READING TEXT
------------------------------------

When an artist does something seemingly new, fresh or even slightly inventive with paint on canvas, that alone can be cause for celebration, and by extension, ancillary written documentation during an otherwise politically contentious time.

Paul Davies - The Roaring Daze is one such show, currently up at Olsen Gruin Gallery until June 16th on Manhattan's Lower East Side. Davies, a Sydney, Australia native now living in Los Angeles, pulls his visual references heavily from legendary if not infamous architectural structures, which he personally documents using digital photography and later (often years later) renders up in his large-scale, pulpy (in the full Tarantino version of the word) acrylic on canvas paintings. The show also features one-off, sunset-pastel, long-exposure photograms as well as his minimal, hand-painted, laser cut sculptures.

The exhibition, with all its chalky, bleached, bleeding whites, pinks, blues and yellows, which continually disrupt our perception of positive and negative space-background and foreground-comes across like the perfectly timed, painterly, late-Spring lovechild of Bret Easton Ellis and Joan Didion. The show is a crisp but coagulated chlorine and cocaine riddled poolside David Hockney love letter to California and Davies' native Australia, past, present and future; each art object, a highly compressed memory tesseract from a reliably unreliable narrator. The subject matter, the composition; initially "orthodox" to the eye, after further inspection, begins to reveal an ever-clear, dreamlike unreality.

Regardless of medium or scale, each piece stands as a deliberate fusion or deeply layered composite of elements from his mother country-mostly out of place flora and fauna-and modern, mid-20th century American architecture and design elements to which the artist (and assuredly countless viewers-turned-voyeurs as well) has a personal and powerful connection. Three Stories, a large-scale acrylic on canvas triptych, now the largest commission in SoHo House history (after The Roaring Daze it will relocate to its permanent home at the SoHo House DTLA Warehouse), is a trippy collage of four mid-century homes in Southern California. The preeminent model for Three Stories (a fun play on words) is the architect and Frank Lloyd Wright disciple, Rudolph Schindler's Fitzpatrick-Leland House, located in the Hollywood Hills.

------------------------------------

DATA FOR THE TASK
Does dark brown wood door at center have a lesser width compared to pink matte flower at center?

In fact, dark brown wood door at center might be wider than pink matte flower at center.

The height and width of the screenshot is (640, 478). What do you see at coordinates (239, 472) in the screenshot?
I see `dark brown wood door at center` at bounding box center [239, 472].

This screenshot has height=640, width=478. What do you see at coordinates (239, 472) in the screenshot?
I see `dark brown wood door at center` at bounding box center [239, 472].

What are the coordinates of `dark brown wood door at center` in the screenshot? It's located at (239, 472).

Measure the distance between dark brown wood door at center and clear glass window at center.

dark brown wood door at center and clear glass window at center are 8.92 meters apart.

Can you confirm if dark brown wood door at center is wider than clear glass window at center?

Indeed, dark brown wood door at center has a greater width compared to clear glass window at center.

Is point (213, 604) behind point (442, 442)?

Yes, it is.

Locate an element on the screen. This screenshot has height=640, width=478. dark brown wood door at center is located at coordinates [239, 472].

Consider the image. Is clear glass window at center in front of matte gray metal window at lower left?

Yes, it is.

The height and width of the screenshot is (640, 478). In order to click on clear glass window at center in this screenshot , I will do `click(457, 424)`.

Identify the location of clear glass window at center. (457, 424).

------------------------------------

TASK REQUIREMENTS
A – According to the art review, where will Three Stories be permanently housed after The Roaring Daze?
B – From the records, reproduce the lines starting with the line containing "This screenshot has height=640, width=478. What" up to and including the line containing "Can you confirm".

RESULTS FOR THE EXERCISE
A – At the SoHo House DTLA Warehouse.

B –
This screenshot has height=640, width=478. What do you see at coordinates (239, 472) in the screenshot?
I see `dark brown wood door at center` at bounding box center [239, 472].

What are the coordinates of `dark brown wood door at center` in the screenshot? It's located at (239, 472).

Measure the distance between dark brown wood door at center and clear glass window at center.

dark brown wood door at center and clear glass window at center are 8.92 meters apart.

Can you confirm if dark brown wood door at center is wider than clear glass window at center?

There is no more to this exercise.